CSC151.02, Class 20: Numeric Recursion

Admin:
* Reminder about Thursday evening talk (7pm) "Feminism and Science Ed"
* Exams due tonight!
  * Don't cheat.  Reflect on what cheating is.  Sign the statement after you're sure you haven't cheated.
  * Do we need to cite stuff from class?  No.
  * Number and name your pages in any convenient way (by hand, with your text editing program, with a rubber stamp ...)
  * How do we show partial work?  Usually, you write some Scheme code and include your comments and what you were thinking as Scheme comments.

Overview:
* Really quick discussion of numeric recursion
* Lab

Basic ideas of recursion, revisited yet again
* Take a big problem, breaking it down into a smaller problem, solving the smaller problem, and relating that solution to the solution of the bigger problem.
* Defining a procedure in terms of itself.
  * The call to "itself" must involve a "smaller" argument.
* It's easy to make lists smaller: take the cdr.
* What else can we make smaller and eventually reach a stopping point?
  * Natural numbers (non-negative integers)
* To make smaller: subtract 1
* Stop when: you've reached 1 or 0.

E.g., factorial

0! = 1
n! = n * (n-1)! for all n > 0

(define factorial
  (lambda (n)
    (if (= n 0)
        1
        (* n (factorial (- n 1))))))

Start the lab.  Be prepared to give me the general form of a recursive procedure over the natural numbers.

Reflections: 
* Some people prefer (zero? n) to (= n 0)
* Some people prefer (<= n 0) to (= n 0)

- Data under study -
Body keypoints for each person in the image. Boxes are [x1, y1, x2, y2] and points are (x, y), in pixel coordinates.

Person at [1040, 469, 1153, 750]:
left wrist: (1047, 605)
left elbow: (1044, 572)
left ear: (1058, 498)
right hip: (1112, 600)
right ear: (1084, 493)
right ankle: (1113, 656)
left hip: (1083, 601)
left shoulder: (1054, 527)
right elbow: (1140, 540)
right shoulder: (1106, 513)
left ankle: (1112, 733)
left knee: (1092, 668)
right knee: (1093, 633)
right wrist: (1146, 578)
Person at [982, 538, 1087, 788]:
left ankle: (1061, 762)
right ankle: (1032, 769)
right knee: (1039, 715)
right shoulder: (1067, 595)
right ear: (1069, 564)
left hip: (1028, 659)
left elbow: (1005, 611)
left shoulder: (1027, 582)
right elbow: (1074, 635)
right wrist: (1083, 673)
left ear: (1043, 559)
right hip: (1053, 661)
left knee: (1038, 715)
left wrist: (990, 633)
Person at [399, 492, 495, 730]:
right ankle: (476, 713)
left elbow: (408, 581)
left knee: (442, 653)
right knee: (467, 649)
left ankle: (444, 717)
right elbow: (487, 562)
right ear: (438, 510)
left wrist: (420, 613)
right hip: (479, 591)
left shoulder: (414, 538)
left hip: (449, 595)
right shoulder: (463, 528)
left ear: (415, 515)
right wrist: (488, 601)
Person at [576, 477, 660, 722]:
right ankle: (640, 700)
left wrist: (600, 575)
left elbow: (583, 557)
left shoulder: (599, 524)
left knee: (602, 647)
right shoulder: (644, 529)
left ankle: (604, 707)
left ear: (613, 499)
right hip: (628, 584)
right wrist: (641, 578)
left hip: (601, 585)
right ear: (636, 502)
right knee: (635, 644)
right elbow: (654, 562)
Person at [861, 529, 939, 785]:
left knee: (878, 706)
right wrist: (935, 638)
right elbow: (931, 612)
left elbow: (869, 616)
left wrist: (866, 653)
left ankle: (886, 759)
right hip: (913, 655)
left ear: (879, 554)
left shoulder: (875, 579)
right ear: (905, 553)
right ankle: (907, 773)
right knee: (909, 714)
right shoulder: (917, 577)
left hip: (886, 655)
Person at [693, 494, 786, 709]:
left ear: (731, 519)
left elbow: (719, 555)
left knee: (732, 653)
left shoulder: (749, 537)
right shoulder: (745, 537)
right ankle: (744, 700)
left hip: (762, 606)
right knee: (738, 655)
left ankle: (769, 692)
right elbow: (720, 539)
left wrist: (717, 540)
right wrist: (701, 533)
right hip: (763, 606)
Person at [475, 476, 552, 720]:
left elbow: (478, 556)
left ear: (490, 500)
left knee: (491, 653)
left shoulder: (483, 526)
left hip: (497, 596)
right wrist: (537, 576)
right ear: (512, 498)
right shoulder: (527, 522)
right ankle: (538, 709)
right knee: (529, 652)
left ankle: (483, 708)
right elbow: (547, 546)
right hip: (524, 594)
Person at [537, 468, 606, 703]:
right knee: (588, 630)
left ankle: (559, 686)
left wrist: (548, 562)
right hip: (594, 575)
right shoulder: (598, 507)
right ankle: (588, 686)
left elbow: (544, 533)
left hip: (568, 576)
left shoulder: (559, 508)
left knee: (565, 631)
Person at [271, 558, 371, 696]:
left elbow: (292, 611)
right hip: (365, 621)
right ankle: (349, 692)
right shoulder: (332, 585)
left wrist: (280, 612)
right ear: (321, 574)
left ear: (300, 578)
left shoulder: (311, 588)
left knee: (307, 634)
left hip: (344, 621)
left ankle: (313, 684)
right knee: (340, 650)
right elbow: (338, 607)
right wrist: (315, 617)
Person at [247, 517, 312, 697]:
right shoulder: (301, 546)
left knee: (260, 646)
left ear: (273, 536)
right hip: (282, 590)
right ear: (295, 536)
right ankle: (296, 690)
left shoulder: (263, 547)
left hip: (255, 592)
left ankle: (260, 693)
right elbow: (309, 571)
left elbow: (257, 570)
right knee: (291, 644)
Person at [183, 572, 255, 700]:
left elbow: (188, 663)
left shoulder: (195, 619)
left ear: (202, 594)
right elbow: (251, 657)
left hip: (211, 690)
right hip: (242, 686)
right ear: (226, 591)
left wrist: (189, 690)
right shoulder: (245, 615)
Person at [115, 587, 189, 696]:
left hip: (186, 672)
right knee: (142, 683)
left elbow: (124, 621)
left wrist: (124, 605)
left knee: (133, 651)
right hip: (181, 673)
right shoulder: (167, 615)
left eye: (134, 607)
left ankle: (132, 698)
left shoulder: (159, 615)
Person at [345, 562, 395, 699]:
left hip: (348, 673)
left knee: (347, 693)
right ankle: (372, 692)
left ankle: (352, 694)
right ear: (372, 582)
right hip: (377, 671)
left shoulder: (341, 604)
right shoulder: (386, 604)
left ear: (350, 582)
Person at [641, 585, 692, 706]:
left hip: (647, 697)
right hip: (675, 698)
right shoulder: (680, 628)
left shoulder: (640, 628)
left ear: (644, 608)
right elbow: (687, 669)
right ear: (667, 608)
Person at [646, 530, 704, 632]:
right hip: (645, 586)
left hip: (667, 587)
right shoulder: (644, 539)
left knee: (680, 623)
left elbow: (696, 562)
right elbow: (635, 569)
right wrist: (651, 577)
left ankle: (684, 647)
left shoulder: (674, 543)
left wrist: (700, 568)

- What you need to do -
A – In the class notes on numeric recursion, what operation makes a natural number smaller?
B – Continue the class notes on numeric recursion from where they stop.

- Responses by task -
A – Subtract 1.

B –
* Why is iota so painful to write?
  * You stop with n-1 rather than n
  * You need to put the stuff at the end rather than the beginning

/Approximate ways to write iota/
* Using snoc
	(define iota-0
	  (lambda (n)
	    (if (zero? n)
	        null
	        (snoc (- n 1) (iota (- n 1))))))
* In terms of another procedure
	(define iota-1
	  (lambda (n)
	    (if (= n 0)
	        null
	        (reverse (count-down (- n 1))))))
* By using a helper that keeps track of the current value
	(define iota-2
	  (lambda (n)
	    (iota-2-helper (0 n))))
	(define iota-2-helper
	  (lambda (current n)
	    (if (= current n)
	        null
	        (cons current (iota-2-helper (+ current 1) n)))))
* By using a helper that keeps track of the values accumulated so far
	(define iota-3
	  (lambda (n)
	    (iota-2-helper null n)))
	(define iota-3-helper
	  (lambda (partial-list n)
	    (if (zero? n)
	        partial-list
	        (iota-3-helper (cons (- n 1) partial-list) (- n 1)))))